The Supreme Court on Monday struck down a California law that regulates the sale or rental of violent video games to children.
In a 7-2 decision, the court found that governments don’t have the power to “restrict the ideas to which children may be exposed.”
The ruling upheld an earlier federal appeals court decision that the state’s ban violated minors’ rights under the First Amendment.
Writing for the majority, Justice Antonin Scalia said that the California law was “unprecedented and mistaken” and argued that there is a difference between protecting children from depictions of sex, and placing restrictions on depictions of violence.

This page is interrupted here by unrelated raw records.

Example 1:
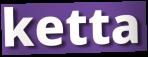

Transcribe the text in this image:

ketta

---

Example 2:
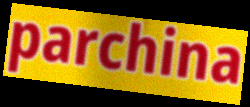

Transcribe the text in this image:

parchina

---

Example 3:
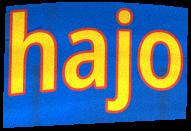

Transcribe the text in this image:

hajo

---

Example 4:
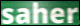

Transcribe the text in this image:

saher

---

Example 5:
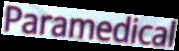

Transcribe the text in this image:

Paramedical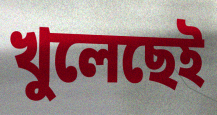
খুলেছেইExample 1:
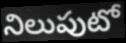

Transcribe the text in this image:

నిలుపుటో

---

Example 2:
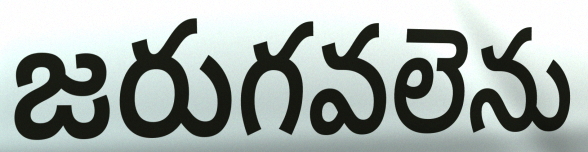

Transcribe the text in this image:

జరుగవలెను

“Certainly the books we give children to read—or read to them when they are younger—contain no shortage of gore,” Scalia wrote, citing Grimm fairy tales like Hansel and Gretel, Cinderella, and Snow White.
The California law in question would have blocked the sale or rental of violent games to anyone under 18 years of age. As the Associated Press notes, retailers who violated the ban would have been subject to a $1,000 fine for each infraction.

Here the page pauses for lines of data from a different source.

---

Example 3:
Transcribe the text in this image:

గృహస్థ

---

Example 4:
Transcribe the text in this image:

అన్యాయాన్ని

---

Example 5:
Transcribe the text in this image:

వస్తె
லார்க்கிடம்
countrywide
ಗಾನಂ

The games at the center of the debate were ones like Grand Theft Auto: Vice City, Postal 2, Duke Nukem 3D and Mortal Kombat, according to ABC News.

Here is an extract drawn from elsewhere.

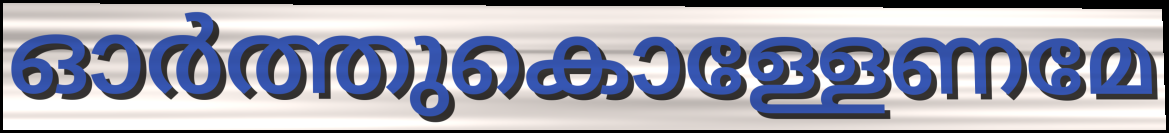
ഓർത്തുകൊള്ളേണമേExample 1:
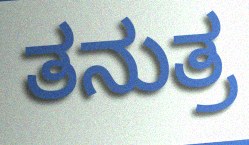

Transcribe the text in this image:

"Reading Dante is unquestionably more cultured and intellectually edifying than playing Mortal Kombat,” Scalia wrote. “But these cultural and intellectual differences are not constitutional ones."
Justices Clarence Thomas and Stephen Breyer were the dissenters, arguing that the majority’s interpretation of the First Amendment in this case was too broad.
"The practices and beliefs of the founding generation establish that 'the freedom of speech,' as originally understood, does not include a right to speak to minors (or a right of minors to access speech) without going through the minors' parents or guardians," Thomas wrote.